The detector 112 may also produce as a detector output 110 information extracted from the trace output 102 and organized into a form for viewing or display. In other words, the raw trace output 102 may be voluminous and cumbersome to use. The detector 112 may reorganize the information into a form which facilitates easier comprehension and viewing. FIG. 7 includes an example of a representation 400 of such information in what may be characterized as a “rolled up” form of the trace output data, for example, as illustrated in 200 of FIG. 4.

The dynamic call information may be used in connection with facilitating identification of a location associated with an SQL injection vulnerability. The location of the unexpected event or operation may be further identified via a dynamic call path as may be identified in accordance with the dynamic call tree information. Such dynamic call information may used in identifying problems associated with nested procedure calls. The unexpected event or operation may have an associated call path identifying the active call chain of routines. For example, with reference to 260 of FIG. 5, an exception may occur when executing routine D. However, as illustrated in 260, there may be multiple instances of a routine D in progress at a point in time. In order to further identify which instance of routine D (e.g., 252, 254 or 256) is associated with the exception, the dynamic call path associated with each instance of D may be used. For example, the dynamic call path associated with 252 is A(262)-B(260)-C(258)-D(252). Such information may be used in tracking down the injection and identifying related problems in testing.

It should be noted that some of the processing described as being performed by the detector may also be performed by the generator. In other words, an embodiment may vary the partitioning of tasks performed by the detector and generator. For example, in one embodiment, the detector may report exceptions associated with input data to the generator along with any other relevant information such as the call path, associated input data items, location of input data in a statement or call, and the like, as described elsewhere herein.
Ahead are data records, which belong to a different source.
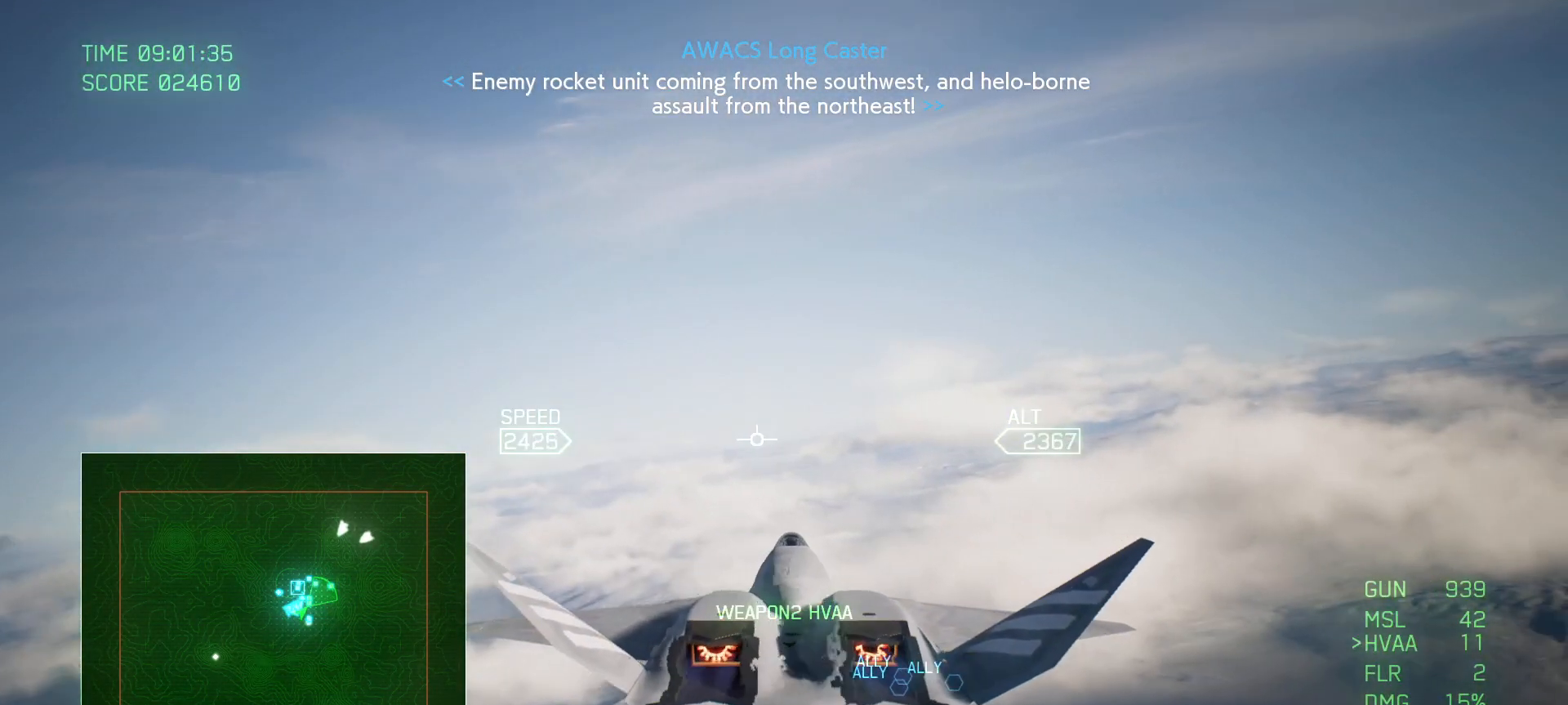
{"buttons": ["R1", "R2"], "left_stick": "down-left", "right_stick": "center", "events": [[317, "left_stick", "down-left"]]}
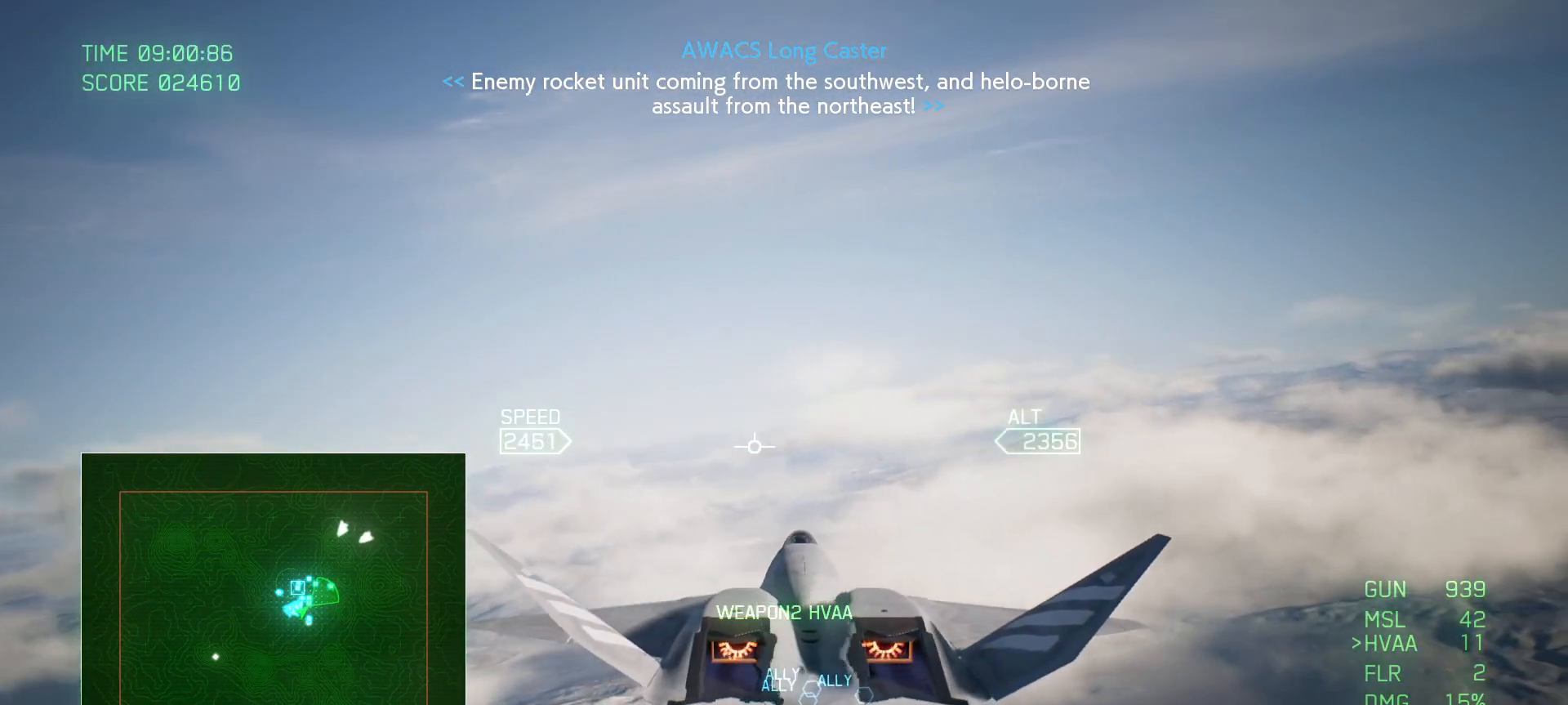
{"buttons": ["R1", "R2"], "left_stick": "center", "right_stick": "center", "events": [[33, "left_stick", "center"], [117, "Y", "down"], [200, "Y", "up"], [300, "left_stick", "up-left"], [433, "left_stick", "center"]]}
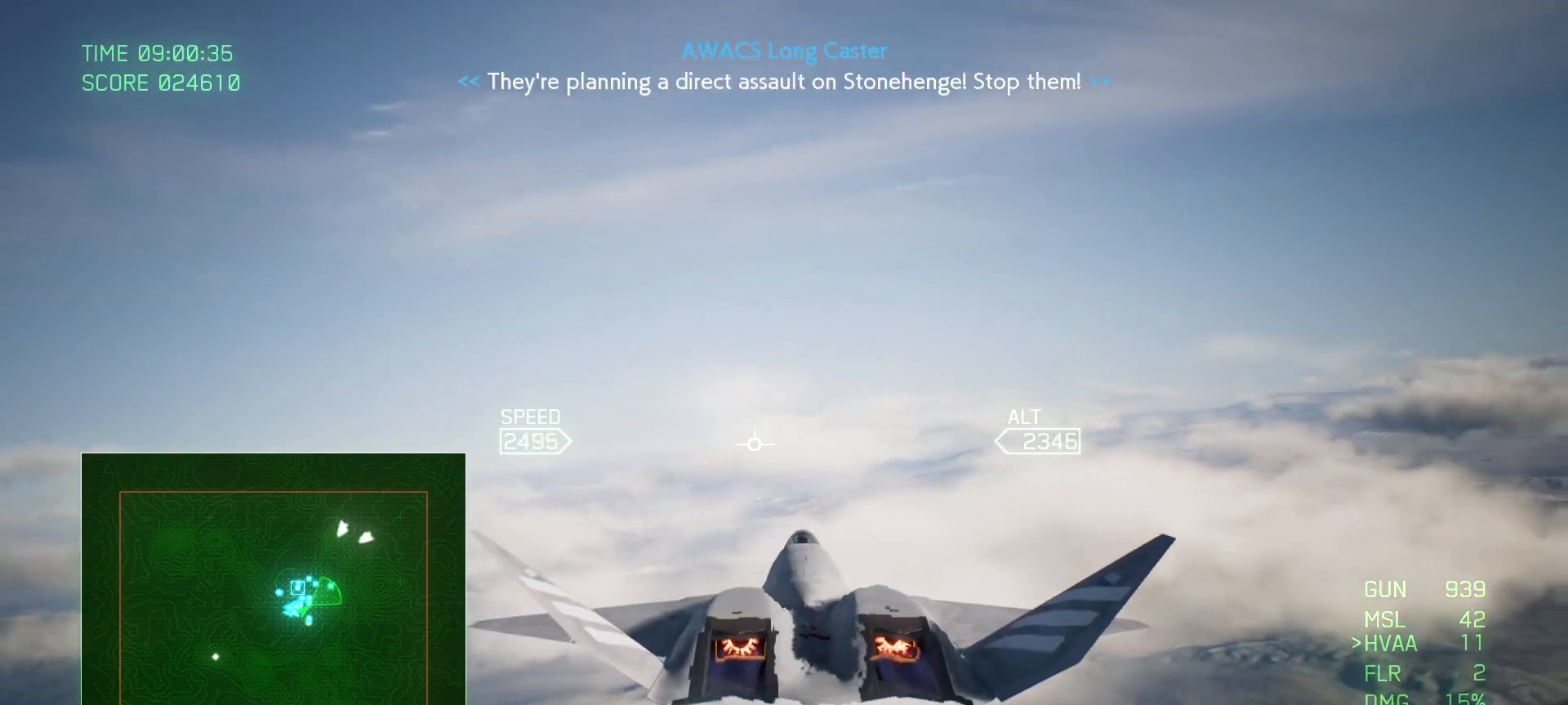
{"buttons": ["L1", "R2"], "left_stick": "center", "right_stick": "center", "events": [[17, "R1", "up"], [450, "L1", "down"]]}
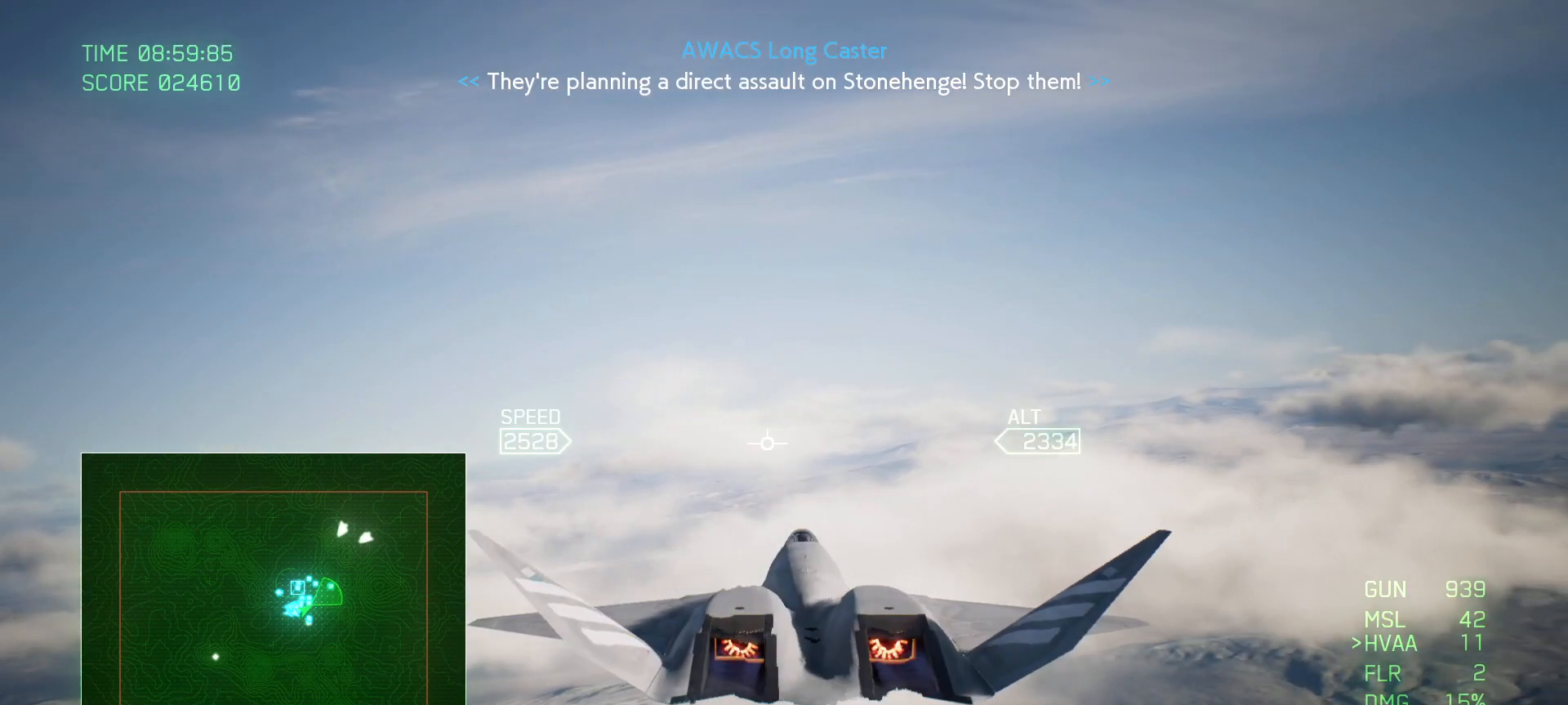
{"buttons": ["R2"], "left_stick": "center", "right_stick": "center", "events": [[450, "L1", "up"]]}
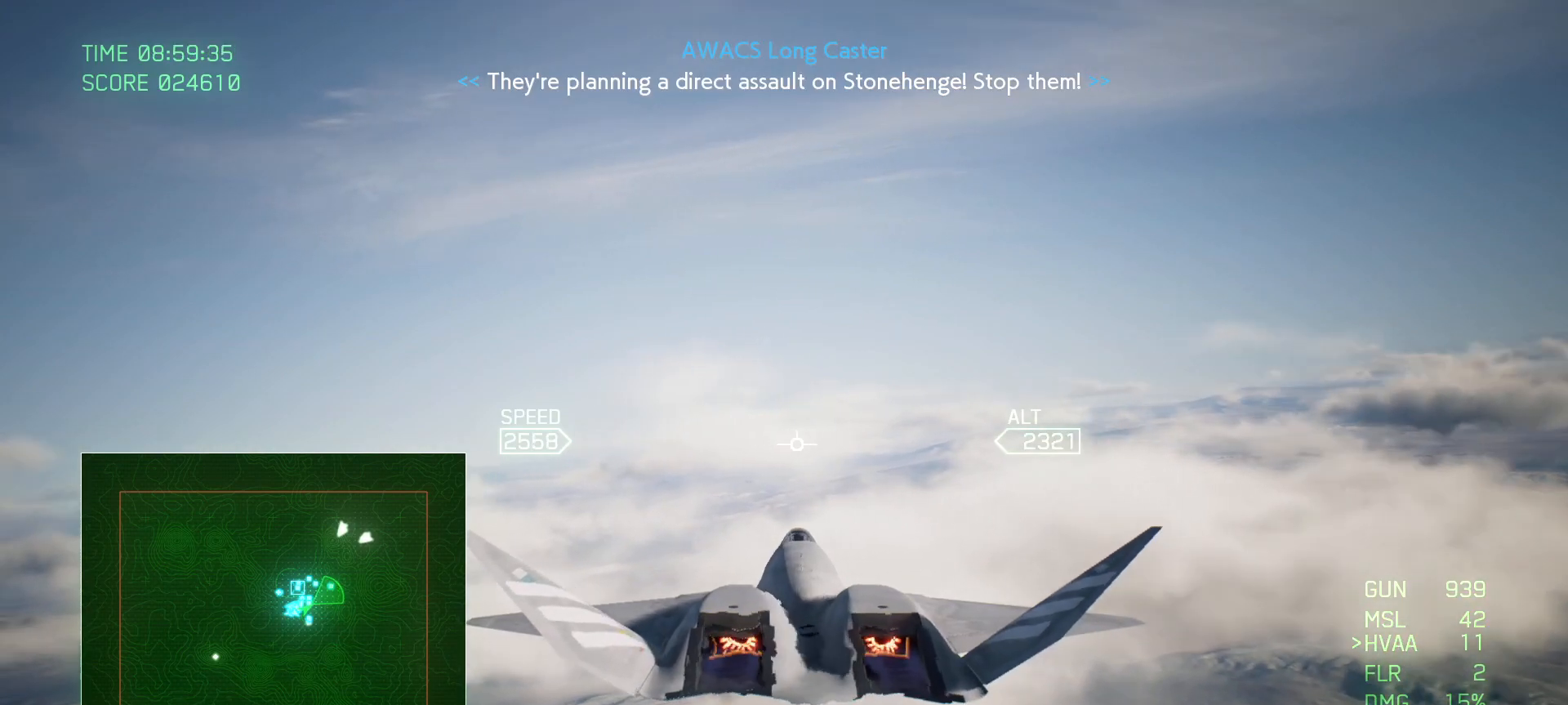
{"buttons": ["R2"], "left_stick": "center", "right_stick": "center", "events": []}
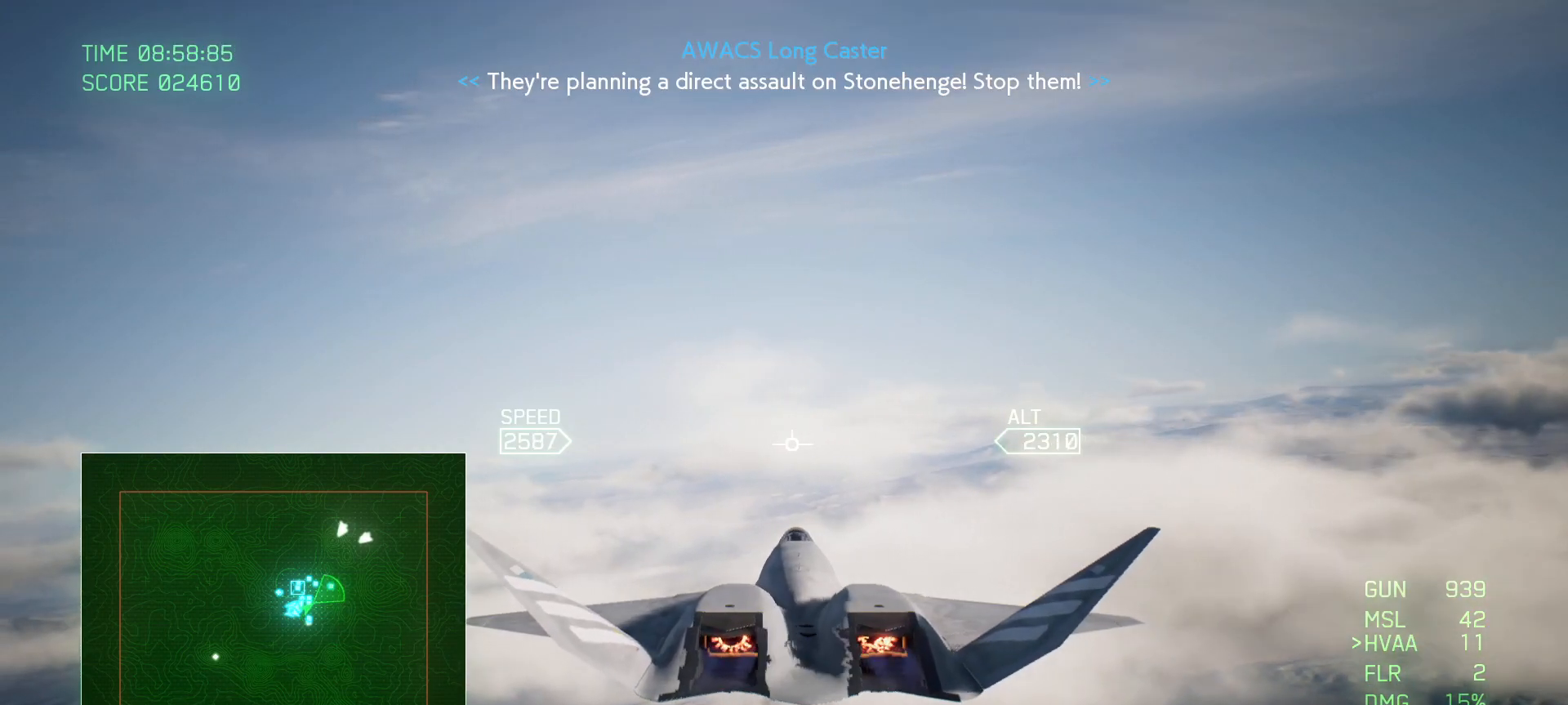
{"buttons": ["R2"], "left_stick": "center", "right_stick": "center", "events": []}
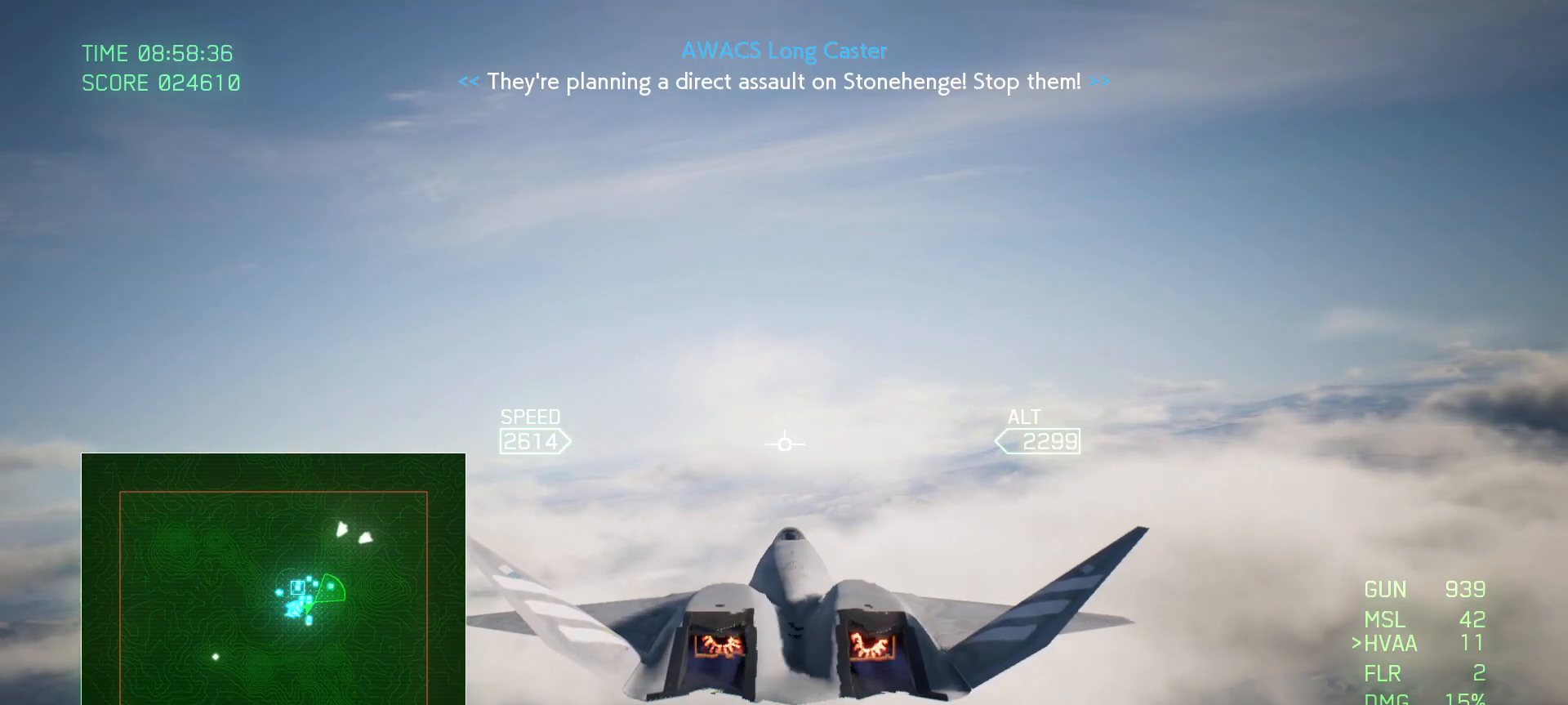
{"buttons": ["R2"], "left_stick": "center", "right_stick": "center", "events": []}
The detector may produce a parsed version of the trace output such as represented in 400 of FIG. 7, to the generator as well. The generator may then perform processing associated with determining unexpected events which did not cause an exception. In other words, for all possible unexpected events or operations that may indicate and SQL injection, the detector may report to the generator on those causing exceptions and the generator may examine the parsed trace output for those unexpected events that did not cause exceptions. Examples of such unexpected events not causing exceptions may include deletion of an entire table, creation of a new table, accessing a particular data file, and other statements or operations. The foregoing may be characterized as unauthorized operations that, although may be successful, should not be occurring for the particular application. The generator, rather than the detector, may further perform the processing to determine if the input data is associated with the reported exception.

It should be noted that an exception as reported by the detector may be caused by an SQL injection vulnerability or other problem. An embodiment may or may not be able to further refine by information in the trace output the cause for a particular exception.

The generator 116 may be used to generate input data used to test for SQL injection vulnerabilities. In one embodiment, the generator 116 may obtain an initial set of input data as identified by the detector as being associated with an unexpected event or operation. Using this initial set of input data along with the additional information that may be passed by the detector to the generator, one or more subsequent sets of input data may be generated to further testing. The generator 116 may obtain the initial set of input data by intercepting the input data 120 as input by a user. Depending upon the results as reported by the detector, the generator 116 may further manipulate the input data producing subsequent sets of input data for testing.

Using the initial set of data, the generator 116 produces input data used in subsequently executed SQL statements, procedures, and the like. In one embodiment, the generator 116 may manipulate a first data item to produce one or more permutations each of which may be used as a subsequent input data. The one or more permutations may be a predefined set of instructions which are applied to the first data item or previous permutations. The generator will loop through each of these permutations and supply each as the user-supplied input data 120 in an attempt to create further unexpected events or operations indicating an SQL injection vulnerability.

The number of permutations may be configurable in order to allow for adaptation and modifications in accordance with new malicious strings that are found to cause an SQL injection vulnerability.

The particular set of permutations applied to a given data item may vary in accordance with one or more of attributes of the data item as well as the use context associated with the data item. For example, the set of permutations applied may be determined in accordance with a data type of the data item (e.g., numeric, string, within quotations), location and usage within the offending in SQL statement or procedure (e.g, value for a particular field, command, etc.), and the like. The generator may continue to apply the next defined permutation to a data item in generating subsequent sets of input data until one of two conditions occurs: all predefined permutation have been applied, or an unexpected event or operation occurs.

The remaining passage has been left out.